Un musée intéressant.

Une large gamme, sans gélifiant ni conservateur.
La choucroute Lepic
La Maison Le Pic, à Meistratzheim, collectionne les récompenses. Au dernier Concours Agricole, sa choucroute a encore récolté une médaille d’or ! Rien de tellement étonnant. Dans cette ferme, on cultive le chou depuis cinq générations pour en faire de la choucroute crue, cuite, en confit…
Sur ses quelque 70 hectares, elle en produit près de 10 000 tonnes chaque année, en culture raisonnée. La récolte s’étale d’août à la mi-décembre. Le chou et ensuite coupé, râpé et mis à fermenter. Pour un kilo de choucroute, il faut le double de chou. Une partie de la choucroute est ensuite cuisinée, à la vapeur. Selon les besoins, on ajoute des épices, des lardons, du riesling…
Au total, une trentaine de salariés s’affaire ici, entre tradition et modernité. Accueilli par un kougelhopf à la choucroute (une recette de la grand-mère) et une vidéo, le visiteur découvre ainsi cet univers.

Il faut 2 kilos de chou pour faire un 1 kilo de choucroute.

Une trentaine de salariés.
La distillerie Lehmann
A Obernai, en lisière de champs, la distillerie Lehmann étrenne des locaux flambants neufs. Pour autant, elle est la plus ancienne d’Alsace. Son dirigeant, Yves Lehmann, 70 ans, est un sympathique personnage haut en couleur qui accueille volontiers le visiteur. Il représente la 5e génération qui s’y succède de père en fils depuis 1850.
Dans des dames-jeannes, avec lesquelles étaient livrés les débits de boisson dans le temps, ou des tonneaux, les unes comme les autres plus vieux que lui, continuent de vieillir des alcools prestigieux. Ils ont été élaborés avec patience et maetria. Il y a là des eaux de vie, framboise, prunelle sauvage ou encore sorbier, mais aussi du céleri ou de la tomate ! Au total, quelque 25 ou 26 variétés, en bio. Ainsi que des whiskys. Car, depuis 1998, la distillerie Lehmann a elle aussi emboîté le pas à ce phénomène. Avec le même bonheur.

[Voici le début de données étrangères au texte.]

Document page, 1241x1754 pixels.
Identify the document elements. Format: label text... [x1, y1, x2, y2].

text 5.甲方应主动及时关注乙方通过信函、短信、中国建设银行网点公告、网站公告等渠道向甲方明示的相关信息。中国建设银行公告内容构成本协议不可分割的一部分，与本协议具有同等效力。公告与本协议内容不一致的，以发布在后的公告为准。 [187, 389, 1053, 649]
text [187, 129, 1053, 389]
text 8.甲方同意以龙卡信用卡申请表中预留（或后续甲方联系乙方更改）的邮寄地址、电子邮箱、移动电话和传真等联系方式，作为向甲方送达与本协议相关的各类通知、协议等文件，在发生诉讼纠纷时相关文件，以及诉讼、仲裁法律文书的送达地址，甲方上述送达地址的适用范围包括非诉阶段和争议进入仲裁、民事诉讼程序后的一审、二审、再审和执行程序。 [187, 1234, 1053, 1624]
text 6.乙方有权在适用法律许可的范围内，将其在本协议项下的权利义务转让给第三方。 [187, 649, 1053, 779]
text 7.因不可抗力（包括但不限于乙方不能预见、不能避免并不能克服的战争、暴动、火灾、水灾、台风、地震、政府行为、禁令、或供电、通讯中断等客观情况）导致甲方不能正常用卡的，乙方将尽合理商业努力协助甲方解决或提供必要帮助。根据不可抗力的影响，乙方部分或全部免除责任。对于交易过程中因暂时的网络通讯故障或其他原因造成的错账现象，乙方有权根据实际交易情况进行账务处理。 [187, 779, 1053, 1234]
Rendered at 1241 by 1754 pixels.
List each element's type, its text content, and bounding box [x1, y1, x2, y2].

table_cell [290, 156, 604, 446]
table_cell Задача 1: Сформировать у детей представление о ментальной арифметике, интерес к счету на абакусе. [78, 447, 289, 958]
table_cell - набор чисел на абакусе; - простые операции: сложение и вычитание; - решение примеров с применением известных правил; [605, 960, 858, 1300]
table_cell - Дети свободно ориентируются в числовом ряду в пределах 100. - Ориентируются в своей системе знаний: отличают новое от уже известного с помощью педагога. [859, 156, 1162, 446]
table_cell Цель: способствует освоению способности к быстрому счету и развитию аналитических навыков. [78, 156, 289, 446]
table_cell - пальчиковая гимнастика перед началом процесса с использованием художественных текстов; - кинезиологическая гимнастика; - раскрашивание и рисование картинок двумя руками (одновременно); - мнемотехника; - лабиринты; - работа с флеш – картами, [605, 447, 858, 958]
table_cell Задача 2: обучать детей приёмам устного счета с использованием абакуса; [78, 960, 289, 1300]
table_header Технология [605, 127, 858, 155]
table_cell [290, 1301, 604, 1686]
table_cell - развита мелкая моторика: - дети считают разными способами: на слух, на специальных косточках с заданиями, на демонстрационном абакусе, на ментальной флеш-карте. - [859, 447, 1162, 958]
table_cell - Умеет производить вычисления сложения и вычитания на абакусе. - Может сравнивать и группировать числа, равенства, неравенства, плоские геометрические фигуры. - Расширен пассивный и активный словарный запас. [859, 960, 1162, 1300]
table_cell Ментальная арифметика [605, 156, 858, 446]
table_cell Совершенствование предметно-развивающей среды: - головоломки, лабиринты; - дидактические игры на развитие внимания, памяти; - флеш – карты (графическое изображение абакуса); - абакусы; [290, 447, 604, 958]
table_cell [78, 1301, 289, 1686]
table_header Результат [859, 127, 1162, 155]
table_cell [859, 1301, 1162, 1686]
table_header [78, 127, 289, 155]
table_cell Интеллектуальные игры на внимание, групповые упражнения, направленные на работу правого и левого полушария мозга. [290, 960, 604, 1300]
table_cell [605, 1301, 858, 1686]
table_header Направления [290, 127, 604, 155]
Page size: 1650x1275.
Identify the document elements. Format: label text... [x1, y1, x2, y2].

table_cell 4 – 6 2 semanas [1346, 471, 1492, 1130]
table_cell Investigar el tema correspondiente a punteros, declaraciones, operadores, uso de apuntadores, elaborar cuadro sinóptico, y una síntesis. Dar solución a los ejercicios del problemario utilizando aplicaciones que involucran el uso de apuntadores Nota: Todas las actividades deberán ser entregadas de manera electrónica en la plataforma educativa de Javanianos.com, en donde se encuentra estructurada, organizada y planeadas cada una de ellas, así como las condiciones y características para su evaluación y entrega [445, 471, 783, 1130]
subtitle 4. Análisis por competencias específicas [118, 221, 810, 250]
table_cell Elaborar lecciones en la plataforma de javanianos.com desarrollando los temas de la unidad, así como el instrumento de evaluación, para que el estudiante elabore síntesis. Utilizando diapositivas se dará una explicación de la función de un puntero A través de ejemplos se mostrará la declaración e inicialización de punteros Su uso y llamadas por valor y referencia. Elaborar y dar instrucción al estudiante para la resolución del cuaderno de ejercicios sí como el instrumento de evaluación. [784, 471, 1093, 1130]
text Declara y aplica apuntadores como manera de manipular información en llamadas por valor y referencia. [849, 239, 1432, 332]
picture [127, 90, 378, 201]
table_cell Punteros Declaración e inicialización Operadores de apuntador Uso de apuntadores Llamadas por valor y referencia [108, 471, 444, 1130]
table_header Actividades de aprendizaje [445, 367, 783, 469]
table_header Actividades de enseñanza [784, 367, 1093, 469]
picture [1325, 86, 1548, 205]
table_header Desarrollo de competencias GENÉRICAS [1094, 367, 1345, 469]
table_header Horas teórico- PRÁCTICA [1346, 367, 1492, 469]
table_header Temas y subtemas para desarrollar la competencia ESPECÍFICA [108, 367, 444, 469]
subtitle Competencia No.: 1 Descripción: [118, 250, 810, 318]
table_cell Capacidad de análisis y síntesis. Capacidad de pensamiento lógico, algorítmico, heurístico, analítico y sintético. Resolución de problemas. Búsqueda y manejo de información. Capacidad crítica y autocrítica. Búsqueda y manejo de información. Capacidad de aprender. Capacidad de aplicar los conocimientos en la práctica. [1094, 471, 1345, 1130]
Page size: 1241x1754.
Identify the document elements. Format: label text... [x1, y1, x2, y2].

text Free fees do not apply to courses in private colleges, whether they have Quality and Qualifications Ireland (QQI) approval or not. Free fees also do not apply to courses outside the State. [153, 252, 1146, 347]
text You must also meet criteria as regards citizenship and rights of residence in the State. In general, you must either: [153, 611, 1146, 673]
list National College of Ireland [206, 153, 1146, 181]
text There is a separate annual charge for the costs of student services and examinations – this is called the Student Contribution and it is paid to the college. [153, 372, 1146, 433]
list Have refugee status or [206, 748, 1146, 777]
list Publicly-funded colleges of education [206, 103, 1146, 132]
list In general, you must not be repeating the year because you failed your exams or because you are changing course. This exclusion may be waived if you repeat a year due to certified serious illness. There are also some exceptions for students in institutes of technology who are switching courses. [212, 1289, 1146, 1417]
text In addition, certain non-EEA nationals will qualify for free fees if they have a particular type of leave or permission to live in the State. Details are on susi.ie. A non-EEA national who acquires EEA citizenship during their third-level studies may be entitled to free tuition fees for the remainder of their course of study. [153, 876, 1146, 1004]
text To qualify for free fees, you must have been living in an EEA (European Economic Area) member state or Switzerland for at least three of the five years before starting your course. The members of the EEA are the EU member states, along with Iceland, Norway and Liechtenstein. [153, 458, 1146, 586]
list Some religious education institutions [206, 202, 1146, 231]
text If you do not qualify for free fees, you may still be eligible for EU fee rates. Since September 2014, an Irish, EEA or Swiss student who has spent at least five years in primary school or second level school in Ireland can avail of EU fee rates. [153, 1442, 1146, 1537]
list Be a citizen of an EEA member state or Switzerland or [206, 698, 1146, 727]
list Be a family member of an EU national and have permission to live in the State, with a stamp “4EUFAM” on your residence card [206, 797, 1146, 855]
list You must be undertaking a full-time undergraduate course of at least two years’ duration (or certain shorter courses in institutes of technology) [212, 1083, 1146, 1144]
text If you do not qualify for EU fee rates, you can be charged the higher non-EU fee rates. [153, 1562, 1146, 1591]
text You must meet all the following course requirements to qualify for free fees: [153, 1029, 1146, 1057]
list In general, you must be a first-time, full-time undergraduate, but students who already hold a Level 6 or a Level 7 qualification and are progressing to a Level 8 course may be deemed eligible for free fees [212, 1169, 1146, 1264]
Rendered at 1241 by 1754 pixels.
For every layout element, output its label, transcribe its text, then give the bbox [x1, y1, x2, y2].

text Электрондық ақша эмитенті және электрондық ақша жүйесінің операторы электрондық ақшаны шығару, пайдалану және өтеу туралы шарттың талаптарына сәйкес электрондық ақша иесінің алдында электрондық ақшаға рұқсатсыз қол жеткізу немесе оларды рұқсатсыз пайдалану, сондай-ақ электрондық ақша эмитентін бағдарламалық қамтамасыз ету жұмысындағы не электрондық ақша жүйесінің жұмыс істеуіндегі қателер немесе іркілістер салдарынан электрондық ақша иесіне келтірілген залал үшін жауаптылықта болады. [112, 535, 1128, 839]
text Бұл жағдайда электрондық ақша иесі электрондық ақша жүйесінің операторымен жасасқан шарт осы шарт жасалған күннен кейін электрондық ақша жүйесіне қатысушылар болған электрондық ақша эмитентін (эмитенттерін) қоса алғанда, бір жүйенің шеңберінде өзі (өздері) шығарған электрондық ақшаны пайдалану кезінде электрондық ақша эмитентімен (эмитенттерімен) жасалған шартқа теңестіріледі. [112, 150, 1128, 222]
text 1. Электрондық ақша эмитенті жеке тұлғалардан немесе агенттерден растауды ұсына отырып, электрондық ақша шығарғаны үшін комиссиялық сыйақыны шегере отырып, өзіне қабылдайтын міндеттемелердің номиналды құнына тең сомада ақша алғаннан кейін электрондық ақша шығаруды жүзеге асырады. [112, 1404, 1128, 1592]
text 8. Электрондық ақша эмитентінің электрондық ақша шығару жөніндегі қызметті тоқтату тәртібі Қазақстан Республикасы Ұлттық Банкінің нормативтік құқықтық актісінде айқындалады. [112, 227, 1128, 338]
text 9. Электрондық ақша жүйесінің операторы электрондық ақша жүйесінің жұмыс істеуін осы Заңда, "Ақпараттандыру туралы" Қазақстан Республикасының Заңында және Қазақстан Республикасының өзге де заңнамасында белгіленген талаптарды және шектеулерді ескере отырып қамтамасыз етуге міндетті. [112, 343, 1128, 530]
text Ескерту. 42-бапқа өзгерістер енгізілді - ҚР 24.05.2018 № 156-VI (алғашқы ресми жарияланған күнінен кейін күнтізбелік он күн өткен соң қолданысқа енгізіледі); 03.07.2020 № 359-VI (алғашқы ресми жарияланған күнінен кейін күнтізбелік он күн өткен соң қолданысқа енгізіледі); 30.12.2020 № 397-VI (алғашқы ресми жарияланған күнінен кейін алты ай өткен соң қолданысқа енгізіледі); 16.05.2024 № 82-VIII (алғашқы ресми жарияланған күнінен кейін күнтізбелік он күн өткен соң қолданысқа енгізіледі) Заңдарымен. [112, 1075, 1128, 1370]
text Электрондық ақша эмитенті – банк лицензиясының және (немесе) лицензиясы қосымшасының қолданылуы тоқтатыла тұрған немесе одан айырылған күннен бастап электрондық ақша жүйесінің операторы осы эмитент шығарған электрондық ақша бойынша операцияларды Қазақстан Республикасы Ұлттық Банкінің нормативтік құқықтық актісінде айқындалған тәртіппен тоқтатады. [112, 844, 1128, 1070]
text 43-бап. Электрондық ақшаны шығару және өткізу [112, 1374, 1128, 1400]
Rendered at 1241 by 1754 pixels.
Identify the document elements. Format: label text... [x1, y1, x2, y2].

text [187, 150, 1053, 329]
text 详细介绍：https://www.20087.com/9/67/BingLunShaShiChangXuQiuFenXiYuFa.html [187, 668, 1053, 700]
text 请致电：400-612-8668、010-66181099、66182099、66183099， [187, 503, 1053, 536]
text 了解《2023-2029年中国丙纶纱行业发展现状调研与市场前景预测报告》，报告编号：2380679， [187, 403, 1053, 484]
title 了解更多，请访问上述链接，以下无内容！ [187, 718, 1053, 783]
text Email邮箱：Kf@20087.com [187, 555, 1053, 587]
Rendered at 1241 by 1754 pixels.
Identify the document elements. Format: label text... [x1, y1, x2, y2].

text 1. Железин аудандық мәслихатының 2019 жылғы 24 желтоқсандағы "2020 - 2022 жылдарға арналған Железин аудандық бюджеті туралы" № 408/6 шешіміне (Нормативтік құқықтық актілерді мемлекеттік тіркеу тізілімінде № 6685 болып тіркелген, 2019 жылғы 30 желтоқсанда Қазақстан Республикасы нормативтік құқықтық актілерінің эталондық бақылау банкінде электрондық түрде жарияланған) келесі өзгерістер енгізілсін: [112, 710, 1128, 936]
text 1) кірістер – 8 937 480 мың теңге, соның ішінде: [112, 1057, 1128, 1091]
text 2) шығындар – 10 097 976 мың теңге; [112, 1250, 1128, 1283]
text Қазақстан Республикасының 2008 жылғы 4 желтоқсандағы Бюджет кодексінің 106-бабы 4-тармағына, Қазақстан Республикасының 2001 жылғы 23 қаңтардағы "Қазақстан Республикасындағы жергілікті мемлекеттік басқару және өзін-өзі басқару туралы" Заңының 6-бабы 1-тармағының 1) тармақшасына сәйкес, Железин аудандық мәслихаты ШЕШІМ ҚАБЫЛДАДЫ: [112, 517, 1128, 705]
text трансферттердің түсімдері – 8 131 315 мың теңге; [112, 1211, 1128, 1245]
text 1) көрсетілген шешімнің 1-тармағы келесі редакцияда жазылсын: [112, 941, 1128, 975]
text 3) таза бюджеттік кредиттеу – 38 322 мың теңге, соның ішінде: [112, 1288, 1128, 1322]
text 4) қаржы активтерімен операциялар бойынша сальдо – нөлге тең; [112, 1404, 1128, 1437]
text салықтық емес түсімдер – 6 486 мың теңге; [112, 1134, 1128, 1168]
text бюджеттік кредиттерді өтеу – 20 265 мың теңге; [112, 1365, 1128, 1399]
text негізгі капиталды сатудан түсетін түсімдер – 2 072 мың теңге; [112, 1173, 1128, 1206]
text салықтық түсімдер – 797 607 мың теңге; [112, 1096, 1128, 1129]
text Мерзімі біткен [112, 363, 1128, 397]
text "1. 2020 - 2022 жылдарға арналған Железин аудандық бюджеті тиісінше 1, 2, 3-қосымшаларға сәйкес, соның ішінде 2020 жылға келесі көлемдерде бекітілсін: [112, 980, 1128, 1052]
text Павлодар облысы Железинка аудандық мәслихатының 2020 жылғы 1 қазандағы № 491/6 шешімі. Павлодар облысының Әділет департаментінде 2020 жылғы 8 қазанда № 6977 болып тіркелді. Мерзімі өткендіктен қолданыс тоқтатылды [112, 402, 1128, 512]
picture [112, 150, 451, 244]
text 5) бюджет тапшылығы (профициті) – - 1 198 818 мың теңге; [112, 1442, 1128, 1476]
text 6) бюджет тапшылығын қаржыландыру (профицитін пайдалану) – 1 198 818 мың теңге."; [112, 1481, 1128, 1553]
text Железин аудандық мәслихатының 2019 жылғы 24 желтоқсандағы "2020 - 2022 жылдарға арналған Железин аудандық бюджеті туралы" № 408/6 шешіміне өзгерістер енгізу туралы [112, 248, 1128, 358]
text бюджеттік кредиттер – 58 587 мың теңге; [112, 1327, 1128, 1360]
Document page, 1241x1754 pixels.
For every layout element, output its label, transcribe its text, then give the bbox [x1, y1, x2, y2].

Plus d’une vingtaine d’eaux de vie.

Aussi des whiskies.
Les Secrets du chocolat
Les Secrets du chocolat, aux portes de Strasbourg, est le dernier maillon d’une longue chaîne. A une extrémité, des plantations de cacao en Équateur ou encore de noisetiers dans le Lot. A l’autre, une grande usine, la chocolaterie Schaal, ici. Depuis 150 ans, elle produit toutes sortes de bonnes choses, commercialisées sous son nom ou par d’autres.
S’il ne peut visiter l’usine, l’amateur en fait connaissance au travers du musée Les Secrets du Chocolat. Celui-ci a été entièrement repensé voici quelques années. Plutôt grand et intéressant, il accueille chaque année quelque 30 000 personnes. Le visiteur y apprend tout du chocolat, évidemment. Mieux que ça, il met aussi la main à la pâte. Car il y a un atelier de fabrication. Ainsi, chacun confectionne et décore sa propre tablette. Au passage, le gourmand goûte librement, c’est à dire tant et plus, la production de la Chocolaterie. Mumhh !

Des ateliers où l’on met la main à la pâte.

Tout savoir sur le chocolat.
Informations pratiques
Savourez l’Alsace ! Les Escales Alsaciennes sont un parcours gourmand à travers toute la région. Son site détaille chacune des 16 entreprises participantes, avec les modalités de visite, la localisation, la production… Il s’agit de partir à la découverte des métiers, du savoir-faire et des produits alimentaires alsaciens. Avec des visites d’usines en découvertes gustatives, à la rencontre des entrepreneurs qui font la région.
Cette plate-forme des Escales Alsaciennes est proposée par l’Aria Alsace (Association des industries alimentaires) avec le concours d’Alsace Destination Tourisme, de l’Agence Régionale de Tourisme et des offices de tourisme locaux.